### Your instructions
Produce an exact copy of the lines from the line that contains "tammikuu 2021" to the end of the listing below.

___ Information supplied

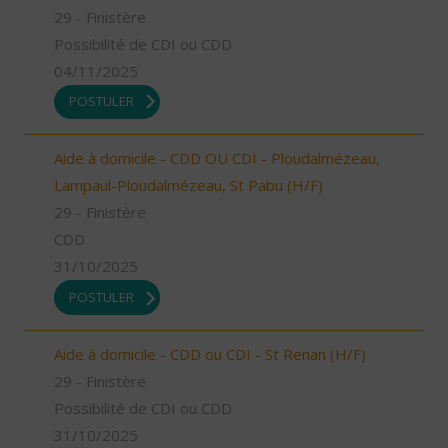
29 - Finistère
Possibilité de CDI ou CDD
04/11/2025
POSTULER
Aide à domicile - CDD OU CDI - Ploudalmézeau,
Lampaul-Ploudalmézeau, St Pabu (H/F)
29 - Finistère
CDD
31/10/2025
POSTULER
Aide à domicile - CDD ou CDI - St Renan (H/F)
29 - Finistère
Possibilité de CDI ou CDD
31/10/2025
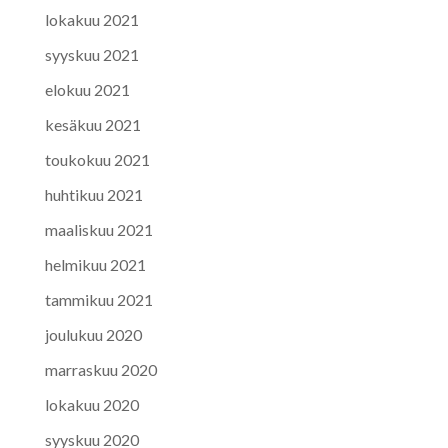
lokakuu 2021
syyskuu 2021
elokuu 2021
kesäkuu 2021
toukokuu 2021
huhtikuu 2021
maaliskuu 2021
helmikuu 2021
tammikuu 2021
joulukuu 2020
marraskuu 2020
lokakuu 2020
syyskuu 2020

______

### Reply
tammikuu 2021
joulukuu 2020
marraskuu 2020
lokakuu 2020
syyskuu 2020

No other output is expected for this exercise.